> EXERCISE AIM
Pull every line with "metres" from the entries below.

(Beginning of EXERCISE MATERIAL)

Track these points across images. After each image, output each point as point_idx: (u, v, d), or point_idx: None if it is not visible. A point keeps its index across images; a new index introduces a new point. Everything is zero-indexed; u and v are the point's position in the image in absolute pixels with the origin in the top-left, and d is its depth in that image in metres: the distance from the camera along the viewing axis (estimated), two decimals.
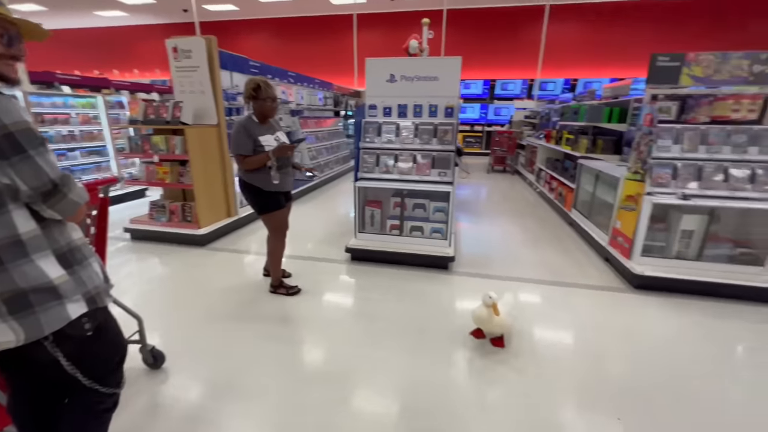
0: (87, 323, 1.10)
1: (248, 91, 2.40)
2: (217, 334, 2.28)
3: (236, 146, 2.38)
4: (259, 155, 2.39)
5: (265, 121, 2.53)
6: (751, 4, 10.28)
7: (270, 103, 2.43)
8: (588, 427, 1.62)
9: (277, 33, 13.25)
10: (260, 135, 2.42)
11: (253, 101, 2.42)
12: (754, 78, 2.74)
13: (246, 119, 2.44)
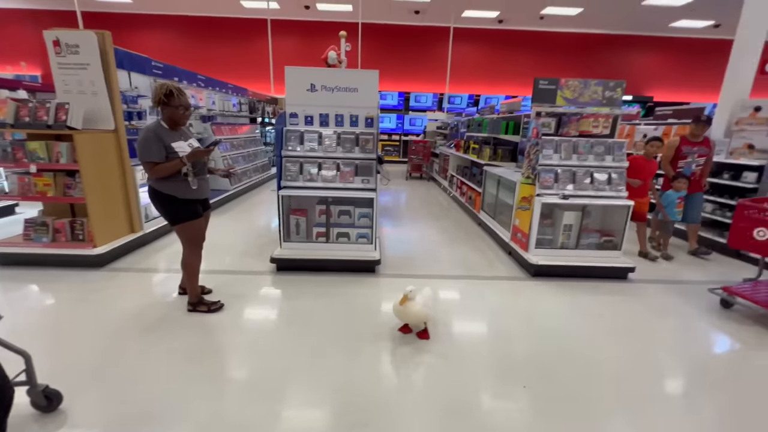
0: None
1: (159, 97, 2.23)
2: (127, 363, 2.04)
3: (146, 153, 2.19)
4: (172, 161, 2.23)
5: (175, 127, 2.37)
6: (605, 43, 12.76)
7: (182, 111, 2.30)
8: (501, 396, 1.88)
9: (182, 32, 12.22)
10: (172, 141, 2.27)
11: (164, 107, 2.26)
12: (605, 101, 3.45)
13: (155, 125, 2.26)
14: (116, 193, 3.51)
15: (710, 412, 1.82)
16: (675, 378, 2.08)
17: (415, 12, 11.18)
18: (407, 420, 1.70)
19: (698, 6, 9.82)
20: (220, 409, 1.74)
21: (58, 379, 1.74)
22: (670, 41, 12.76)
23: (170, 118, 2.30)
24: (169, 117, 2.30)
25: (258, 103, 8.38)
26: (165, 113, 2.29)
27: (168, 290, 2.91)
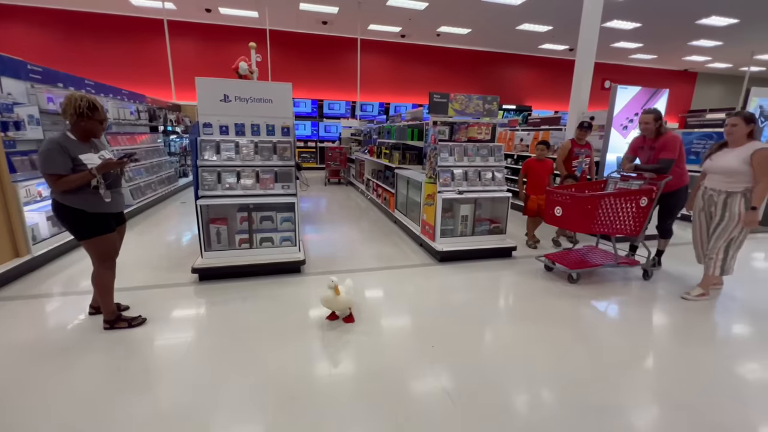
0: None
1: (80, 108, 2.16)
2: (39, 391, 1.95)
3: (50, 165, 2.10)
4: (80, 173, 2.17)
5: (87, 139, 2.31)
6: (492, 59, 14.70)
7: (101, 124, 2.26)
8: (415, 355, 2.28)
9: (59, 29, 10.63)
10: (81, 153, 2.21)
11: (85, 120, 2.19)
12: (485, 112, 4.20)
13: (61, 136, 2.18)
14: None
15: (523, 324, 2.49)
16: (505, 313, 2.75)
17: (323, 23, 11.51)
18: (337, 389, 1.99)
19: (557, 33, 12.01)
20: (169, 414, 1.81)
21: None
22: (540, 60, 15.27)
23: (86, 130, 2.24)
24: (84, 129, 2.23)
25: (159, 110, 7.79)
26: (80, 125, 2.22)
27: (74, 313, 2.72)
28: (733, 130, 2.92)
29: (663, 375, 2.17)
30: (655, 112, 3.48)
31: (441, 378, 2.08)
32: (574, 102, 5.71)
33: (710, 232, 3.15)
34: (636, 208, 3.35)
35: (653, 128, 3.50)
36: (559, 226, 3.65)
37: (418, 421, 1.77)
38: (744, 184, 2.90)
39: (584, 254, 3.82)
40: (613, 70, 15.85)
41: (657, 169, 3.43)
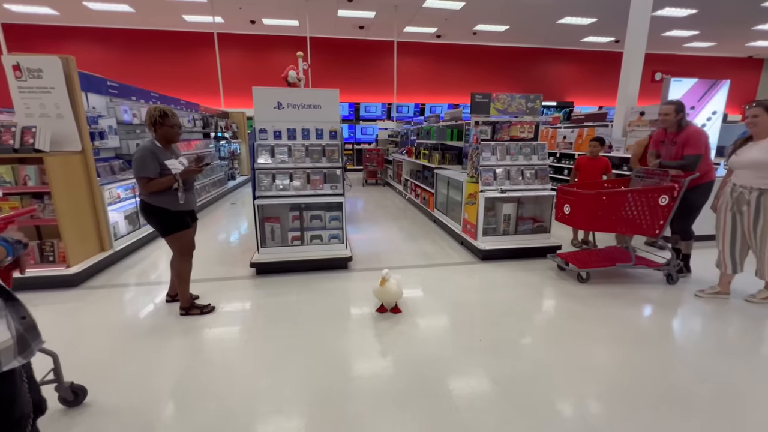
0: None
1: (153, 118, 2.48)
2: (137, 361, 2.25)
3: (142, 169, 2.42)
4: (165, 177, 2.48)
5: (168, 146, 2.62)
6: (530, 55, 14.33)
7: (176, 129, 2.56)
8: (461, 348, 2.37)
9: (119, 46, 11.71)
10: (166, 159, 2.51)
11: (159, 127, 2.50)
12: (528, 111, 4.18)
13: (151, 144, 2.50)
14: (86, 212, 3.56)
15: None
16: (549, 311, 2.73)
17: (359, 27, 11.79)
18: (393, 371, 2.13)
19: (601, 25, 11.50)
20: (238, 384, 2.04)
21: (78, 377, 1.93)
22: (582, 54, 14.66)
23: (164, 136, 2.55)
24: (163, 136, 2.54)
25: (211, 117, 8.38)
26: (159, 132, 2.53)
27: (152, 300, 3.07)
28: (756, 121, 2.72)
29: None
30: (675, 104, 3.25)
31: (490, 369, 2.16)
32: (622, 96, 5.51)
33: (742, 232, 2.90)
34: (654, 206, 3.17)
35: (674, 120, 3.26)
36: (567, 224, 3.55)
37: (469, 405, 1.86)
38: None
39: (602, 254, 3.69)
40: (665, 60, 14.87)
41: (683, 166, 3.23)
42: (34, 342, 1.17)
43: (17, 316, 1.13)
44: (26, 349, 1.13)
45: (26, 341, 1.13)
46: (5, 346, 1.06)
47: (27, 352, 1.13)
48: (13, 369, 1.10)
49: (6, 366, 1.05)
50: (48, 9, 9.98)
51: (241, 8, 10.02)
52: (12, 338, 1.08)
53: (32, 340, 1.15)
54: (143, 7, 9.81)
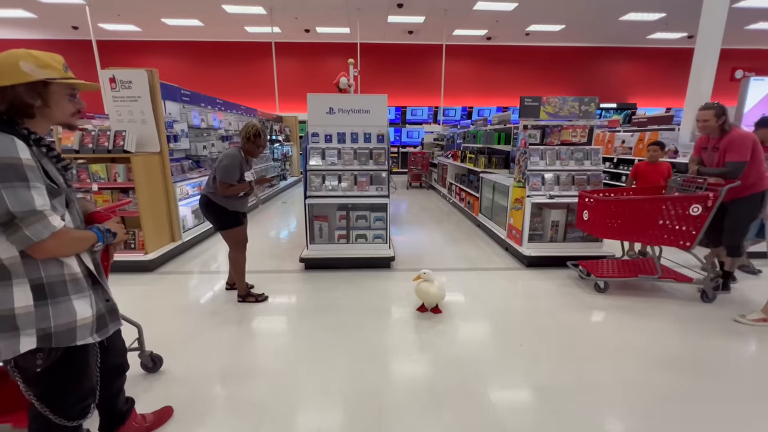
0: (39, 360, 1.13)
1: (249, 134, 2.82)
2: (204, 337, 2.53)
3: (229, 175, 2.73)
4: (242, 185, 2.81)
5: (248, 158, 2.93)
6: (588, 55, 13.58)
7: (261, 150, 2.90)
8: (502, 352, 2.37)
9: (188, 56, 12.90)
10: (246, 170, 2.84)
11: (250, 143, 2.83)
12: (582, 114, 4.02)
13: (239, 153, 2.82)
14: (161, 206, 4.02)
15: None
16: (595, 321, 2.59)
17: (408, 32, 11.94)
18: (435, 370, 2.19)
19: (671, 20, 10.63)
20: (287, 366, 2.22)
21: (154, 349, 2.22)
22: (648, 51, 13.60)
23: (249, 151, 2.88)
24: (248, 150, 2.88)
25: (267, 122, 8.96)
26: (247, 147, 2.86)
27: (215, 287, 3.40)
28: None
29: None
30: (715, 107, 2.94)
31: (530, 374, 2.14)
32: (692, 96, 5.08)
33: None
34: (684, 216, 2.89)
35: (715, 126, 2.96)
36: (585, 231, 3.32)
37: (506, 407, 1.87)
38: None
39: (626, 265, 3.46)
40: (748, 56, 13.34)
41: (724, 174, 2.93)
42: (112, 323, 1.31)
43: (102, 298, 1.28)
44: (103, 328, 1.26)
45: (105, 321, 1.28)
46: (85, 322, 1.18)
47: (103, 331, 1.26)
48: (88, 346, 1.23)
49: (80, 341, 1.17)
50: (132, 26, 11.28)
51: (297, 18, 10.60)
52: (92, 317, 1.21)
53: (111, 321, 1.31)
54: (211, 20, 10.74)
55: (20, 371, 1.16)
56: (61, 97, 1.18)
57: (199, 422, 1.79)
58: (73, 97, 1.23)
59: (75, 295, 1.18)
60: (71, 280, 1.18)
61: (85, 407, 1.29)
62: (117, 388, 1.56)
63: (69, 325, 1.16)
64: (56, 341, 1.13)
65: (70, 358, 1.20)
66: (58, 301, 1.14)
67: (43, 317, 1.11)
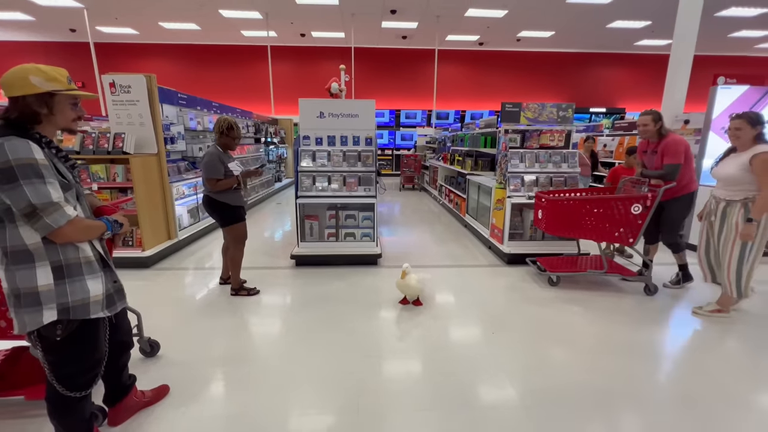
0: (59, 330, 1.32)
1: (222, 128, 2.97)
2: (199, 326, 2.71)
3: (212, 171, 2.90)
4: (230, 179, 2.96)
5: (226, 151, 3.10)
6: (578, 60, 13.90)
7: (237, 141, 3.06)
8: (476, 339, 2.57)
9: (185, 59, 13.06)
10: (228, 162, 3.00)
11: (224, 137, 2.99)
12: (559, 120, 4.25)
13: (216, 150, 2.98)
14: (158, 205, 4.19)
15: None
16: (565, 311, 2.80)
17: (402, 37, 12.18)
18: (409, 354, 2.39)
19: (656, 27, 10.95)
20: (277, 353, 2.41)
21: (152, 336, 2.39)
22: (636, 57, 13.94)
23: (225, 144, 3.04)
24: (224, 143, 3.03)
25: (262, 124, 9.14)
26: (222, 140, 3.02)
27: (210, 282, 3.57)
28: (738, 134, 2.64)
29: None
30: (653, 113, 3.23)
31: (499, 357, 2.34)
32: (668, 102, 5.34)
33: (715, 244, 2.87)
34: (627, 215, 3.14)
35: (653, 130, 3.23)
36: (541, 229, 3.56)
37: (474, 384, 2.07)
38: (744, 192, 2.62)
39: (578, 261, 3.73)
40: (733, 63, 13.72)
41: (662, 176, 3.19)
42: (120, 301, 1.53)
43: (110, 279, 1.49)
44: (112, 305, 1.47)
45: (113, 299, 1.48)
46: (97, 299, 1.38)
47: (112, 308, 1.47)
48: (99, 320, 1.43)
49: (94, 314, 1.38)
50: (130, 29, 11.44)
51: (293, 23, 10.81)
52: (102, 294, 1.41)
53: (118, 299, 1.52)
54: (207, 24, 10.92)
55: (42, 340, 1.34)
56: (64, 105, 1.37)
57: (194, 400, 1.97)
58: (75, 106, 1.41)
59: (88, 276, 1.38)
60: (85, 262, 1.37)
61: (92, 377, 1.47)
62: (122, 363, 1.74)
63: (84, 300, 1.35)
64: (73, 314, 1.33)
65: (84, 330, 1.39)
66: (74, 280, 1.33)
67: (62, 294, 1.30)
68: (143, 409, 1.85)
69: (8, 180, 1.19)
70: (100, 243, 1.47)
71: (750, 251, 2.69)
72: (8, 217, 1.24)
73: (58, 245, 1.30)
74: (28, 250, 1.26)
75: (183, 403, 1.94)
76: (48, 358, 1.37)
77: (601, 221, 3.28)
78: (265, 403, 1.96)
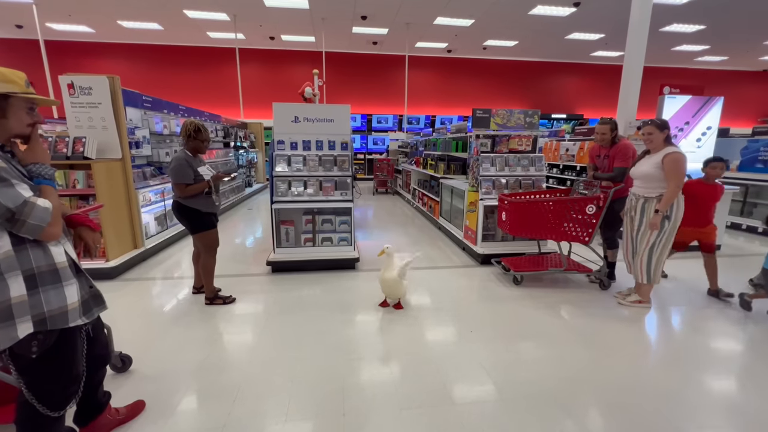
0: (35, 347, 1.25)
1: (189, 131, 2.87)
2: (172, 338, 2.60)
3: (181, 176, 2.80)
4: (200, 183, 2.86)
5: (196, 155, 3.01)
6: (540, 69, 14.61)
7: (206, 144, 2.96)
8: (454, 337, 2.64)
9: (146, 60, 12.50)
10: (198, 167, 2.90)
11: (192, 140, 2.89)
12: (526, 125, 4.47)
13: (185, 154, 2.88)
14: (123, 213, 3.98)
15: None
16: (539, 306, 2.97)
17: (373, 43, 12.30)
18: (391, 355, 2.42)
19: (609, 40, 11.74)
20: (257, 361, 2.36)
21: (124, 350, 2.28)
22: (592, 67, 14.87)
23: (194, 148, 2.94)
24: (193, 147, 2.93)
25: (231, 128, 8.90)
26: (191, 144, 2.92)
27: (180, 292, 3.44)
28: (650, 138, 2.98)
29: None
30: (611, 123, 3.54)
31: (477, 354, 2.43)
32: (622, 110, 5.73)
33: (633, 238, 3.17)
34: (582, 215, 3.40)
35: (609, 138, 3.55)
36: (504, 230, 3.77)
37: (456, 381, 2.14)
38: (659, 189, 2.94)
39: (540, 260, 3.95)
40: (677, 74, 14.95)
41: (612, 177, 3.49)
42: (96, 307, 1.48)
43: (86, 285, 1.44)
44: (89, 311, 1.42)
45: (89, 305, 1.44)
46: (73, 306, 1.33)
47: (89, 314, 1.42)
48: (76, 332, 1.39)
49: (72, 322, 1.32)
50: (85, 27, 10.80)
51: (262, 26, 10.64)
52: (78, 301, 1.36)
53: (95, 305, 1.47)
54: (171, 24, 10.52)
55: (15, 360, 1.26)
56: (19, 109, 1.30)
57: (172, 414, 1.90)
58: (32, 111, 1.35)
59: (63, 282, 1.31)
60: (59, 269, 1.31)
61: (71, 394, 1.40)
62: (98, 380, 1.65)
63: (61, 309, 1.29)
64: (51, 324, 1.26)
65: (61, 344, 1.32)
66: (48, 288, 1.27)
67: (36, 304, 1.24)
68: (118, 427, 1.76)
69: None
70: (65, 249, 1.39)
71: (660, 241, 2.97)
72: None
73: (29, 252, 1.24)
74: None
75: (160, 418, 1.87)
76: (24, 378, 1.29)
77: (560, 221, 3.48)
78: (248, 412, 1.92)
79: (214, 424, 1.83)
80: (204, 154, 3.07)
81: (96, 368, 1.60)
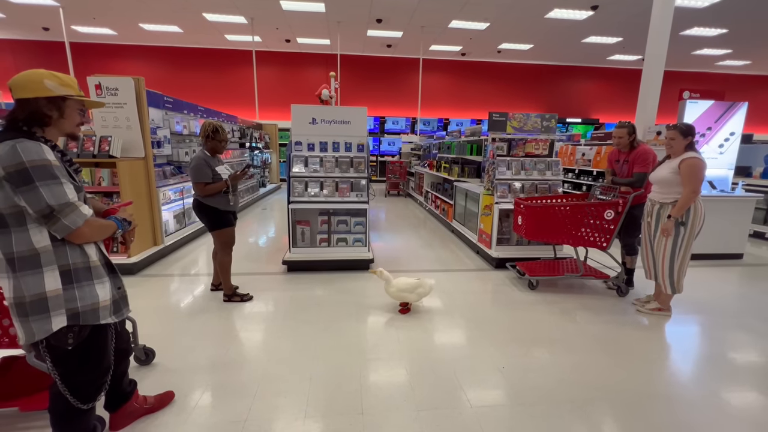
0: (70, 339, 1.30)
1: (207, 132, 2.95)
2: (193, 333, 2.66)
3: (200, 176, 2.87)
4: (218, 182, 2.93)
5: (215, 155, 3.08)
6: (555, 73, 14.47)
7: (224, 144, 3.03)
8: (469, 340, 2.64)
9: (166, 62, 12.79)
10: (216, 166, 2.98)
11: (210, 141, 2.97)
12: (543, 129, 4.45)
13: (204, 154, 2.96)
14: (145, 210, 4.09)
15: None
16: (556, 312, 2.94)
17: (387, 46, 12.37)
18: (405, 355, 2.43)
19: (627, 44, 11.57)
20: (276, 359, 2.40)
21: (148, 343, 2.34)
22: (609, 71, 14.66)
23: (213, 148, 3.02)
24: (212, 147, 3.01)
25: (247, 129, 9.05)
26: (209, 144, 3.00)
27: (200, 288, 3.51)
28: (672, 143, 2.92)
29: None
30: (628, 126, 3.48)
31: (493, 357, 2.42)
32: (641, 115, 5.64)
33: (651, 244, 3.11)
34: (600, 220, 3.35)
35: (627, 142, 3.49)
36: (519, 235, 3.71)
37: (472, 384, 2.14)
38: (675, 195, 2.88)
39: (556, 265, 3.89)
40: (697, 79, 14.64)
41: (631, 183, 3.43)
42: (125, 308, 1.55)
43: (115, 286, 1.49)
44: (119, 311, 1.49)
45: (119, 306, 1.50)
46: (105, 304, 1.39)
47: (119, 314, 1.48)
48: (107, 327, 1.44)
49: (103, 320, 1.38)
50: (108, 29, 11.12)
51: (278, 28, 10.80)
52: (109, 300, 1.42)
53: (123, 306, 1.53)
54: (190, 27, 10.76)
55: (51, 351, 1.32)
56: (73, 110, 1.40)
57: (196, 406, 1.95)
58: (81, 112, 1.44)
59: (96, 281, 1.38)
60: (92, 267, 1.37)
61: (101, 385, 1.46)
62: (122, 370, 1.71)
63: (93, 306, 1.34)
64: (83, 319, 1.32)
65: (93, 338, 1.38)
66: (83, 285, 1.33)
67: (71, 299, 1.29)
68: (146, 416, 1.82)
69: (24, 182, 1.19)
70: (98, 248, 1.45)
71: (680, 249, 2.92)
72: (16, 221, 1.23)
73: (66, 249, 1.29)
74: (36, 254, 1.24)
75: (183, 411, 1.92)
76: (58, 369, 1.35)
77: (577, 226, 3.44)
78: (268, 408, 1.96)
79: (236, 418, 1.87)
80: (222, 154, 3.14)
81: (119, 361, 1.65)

(End of EXERCISE MATERIAL)
(Beginning of EXERCISE MATERIAL)

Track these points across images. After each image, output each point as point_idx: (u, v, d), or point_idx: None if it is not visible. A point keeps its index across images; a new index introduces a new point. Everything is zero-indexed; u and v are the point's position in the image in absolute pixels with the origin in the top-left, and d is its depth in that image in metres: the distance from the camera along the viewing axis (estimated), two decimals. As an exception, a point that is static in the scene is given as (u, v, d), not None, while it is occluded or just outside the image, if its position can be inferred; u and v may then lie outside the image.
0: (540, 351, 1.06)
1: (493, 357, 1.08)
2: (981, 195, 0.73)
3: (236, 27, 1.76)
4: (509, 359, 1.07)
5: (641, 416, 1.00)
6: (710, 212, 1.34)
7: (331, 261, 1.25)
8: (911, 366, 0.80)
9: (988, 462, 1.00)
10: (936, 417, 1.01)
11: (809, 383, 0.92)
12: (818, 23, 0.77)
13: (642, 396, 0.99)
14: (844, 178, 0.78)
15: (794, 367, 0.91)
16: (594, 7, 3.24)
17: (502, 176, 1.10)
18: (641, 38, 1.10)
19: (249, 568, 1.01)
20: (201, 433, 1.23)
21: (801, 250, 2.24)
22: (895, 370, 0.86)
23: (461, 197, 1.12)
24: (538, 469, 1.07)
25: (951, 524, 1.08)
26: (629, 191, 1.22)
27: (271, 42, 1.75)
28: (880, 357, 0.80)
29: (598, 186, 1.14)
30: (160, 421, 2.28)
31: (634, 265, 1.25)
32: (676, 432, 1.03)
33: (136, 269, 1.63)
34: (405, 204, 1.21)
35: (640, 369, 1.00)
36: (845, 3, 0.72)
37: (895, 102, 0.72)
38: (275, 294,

(End of EXERCISE MATERIAL)

> OUTPUT FOR THIS TASK
Track these points across images. After each image, output each point as point_idx: (u, v, d), or point_idx: None if it is not visible. A point keeps its index across images; a new index introduces a new point. Everything is zero-indexed; u and v are the point's position in the image in absolute pixels with the origin in the top-left, and d is its depth in that image in metres: the distance from the camera along the viewing axis (estimated), two decimals.
Track these points across images. After each image, output each point as point_idx: (u, v, d), or point_idx: None if it is not visible. A point keeps its index across images; a new index introduces a new point. Everything is zero-indexed; u and v are the point's position in the image in absolute pixels with the origin in the top-left, and d is its depth in that image in metres: the distance from the camera along the viewing axis (estimated), two decimals. As an exception, a point that is static in the scene is given as (u, v, d), not None, while it is occluded or just outside the image, if its position can be inferred; u and v may then lie outside the image.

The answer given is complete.